Monday, May 17, 2021

What's the Point of Ability Scores? (Part II)

Let's take a look at some of the enumerated mechanical benefits of ability scores in Original Dungeons & Dragons (1974). 

What's notable to me is that Charisma is, by far and away, the most significant and mechanically robust ability in the game. Not only does it determine the maximum number of hirelings a character may employ, it also determines their loyalty base. Furthermore, there's higher degree of granularity than there is with most of the other ability scores, with Constitution being the exception, as demonstrated in the chart above. Even high (15+) prime requisites don't provide much benefit, though a very low one is a genuine penalty. 

Here's the equivalent chart from the Holmes-edited Basic Set (1977). As you can see, it's similar to the OD&D charts above but also shows a little influence from Supplement I: Greyhawk when it comes to Constitution.

Instruction A: Print the stretch of the ability scores post from "Monday, May 17, 2021" through "a genuine penalty.", word for word.
Instruction B: From the rows, output the stretch from the line containing "días la parte" through the line containing "botón se para...", unchanged.
The rows that follow have no connection to the post on ability scores.

Material to process:
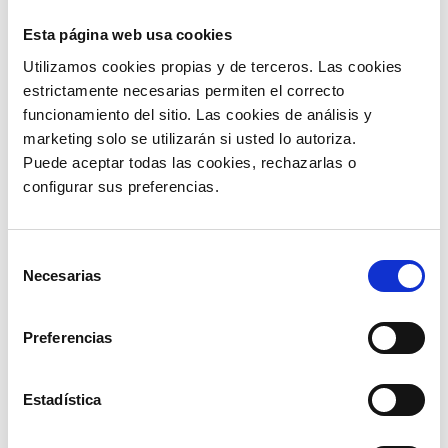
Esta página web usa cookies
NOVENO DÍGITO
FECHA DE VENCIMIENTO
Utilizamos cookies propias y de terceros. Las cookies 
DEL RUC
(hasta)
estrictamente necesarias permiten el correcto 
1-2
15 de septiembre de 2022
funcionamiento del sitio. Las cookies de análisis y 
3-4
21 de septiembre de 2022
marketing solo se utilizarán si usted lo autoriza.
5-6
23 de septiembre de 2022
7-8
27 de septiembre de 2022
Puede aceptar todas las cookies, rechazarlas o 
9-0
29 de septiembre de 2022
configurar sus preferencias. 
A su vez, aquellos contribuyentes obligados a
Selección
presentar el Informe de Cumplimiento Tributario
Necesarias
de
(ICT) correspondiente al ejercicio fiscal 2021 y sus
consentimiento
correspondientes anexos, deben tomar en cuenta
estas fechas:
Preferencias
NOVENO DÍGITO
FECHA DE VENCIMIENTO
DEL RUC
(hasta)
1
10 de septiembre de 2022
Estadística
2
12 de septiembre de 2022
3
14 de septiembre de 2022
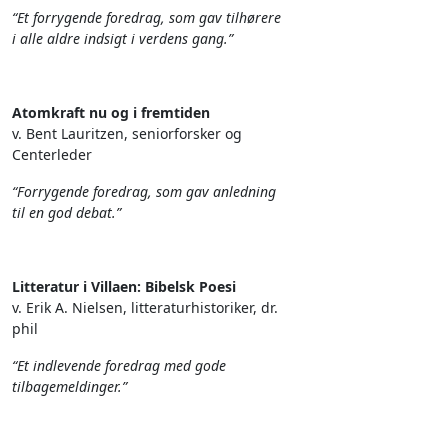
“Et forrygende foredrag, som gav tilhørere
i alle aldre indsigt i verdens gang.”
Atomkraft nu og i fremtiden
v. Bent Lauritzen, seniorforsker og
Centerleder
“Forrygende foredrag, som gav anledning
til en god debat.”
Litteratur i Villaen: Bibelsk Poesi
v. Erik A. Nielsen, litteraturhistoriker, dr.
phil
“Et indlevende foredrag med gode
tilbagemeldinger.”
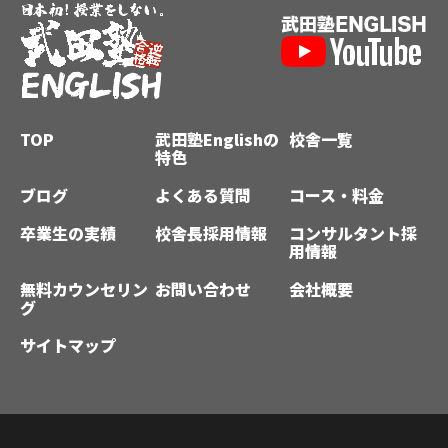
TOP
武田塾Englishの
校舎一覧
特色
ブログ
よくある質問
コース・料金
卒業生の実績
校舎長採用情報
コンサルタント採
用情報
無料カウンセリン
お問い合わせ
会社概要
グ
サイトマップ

* * *

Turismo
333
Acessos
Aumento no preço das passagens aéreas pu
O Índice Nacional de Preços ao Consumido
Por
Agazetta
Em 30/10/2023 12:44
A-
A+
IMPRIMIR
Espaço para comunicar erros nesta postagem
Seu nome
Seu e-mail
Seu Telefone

...

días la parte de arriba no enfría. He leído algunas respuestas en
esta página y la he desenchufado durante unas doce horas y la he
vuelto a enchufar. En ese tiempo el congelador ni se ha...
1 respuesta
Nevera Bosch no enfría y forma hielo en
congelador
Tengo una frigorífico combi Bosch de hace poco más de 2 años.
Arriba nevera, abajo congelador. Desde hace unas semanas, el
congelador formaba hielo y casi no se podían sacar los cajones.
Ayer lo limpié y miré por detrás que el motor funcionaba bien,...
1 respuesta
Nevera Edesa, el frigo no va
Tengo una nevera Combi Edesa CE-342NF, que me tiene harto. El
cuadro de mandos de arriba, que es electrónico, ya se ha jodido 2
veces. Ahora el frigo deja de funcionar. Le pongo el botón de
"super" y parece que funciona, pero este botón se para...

Exercise result A:
Monday, May 17, 2021

What's the Point of Ability Scores? (Part II)

Let's take a look at some of the enumerated mechanical benefits of ability scores in Original Dungeons & Dragons (1974). 

What's notable to me is that Charisma is, by far and away, the most significant and mechanically robust ability in the game. Not only does it determine the maximum number of hirelings a character may employ, it also determines their loyalty base. Furthermore, there's higher degree of granularity than there is with most of the other ability scores, with Constitution being the exception, as demonstrated in the chart above. Even high (15+) prime requisites don't provide much benefit, though a very low one is a genuine penalty.

Exercise result B:
días la parte de arriba no enfría. He leído algunas respuestas en
esta página y la he desenchufado durante unas doce horas y la he
vuelto a enchufar. En ese tiempo el congelador ni se ha...
1 respuesta
Nevera Bosch no enfría y forma hielo en
congelador
Tengo una frigorífico combi Bosch de hace poco más de 2 años.
Arriba nevera, abajo congelador. Desde hace unas semanas, el
congelador formaba hielo y casi no se podían sacar los cajones.
Ayer lo limpié y miré por detrás que el motor funcionaba bien,...
1 respuesta
Nevera Edesa, el frigo no va
Tengo una nevera Combi Edesa CE-342NF, que me tiene harto. El
cuadro de mandos de arriba, que es electrónico, ya se ha jodido 2
veces. Ahora el frigo deja de funcionar. Le pongo el botón de
"super" y parece que funciona, pero este botón se para...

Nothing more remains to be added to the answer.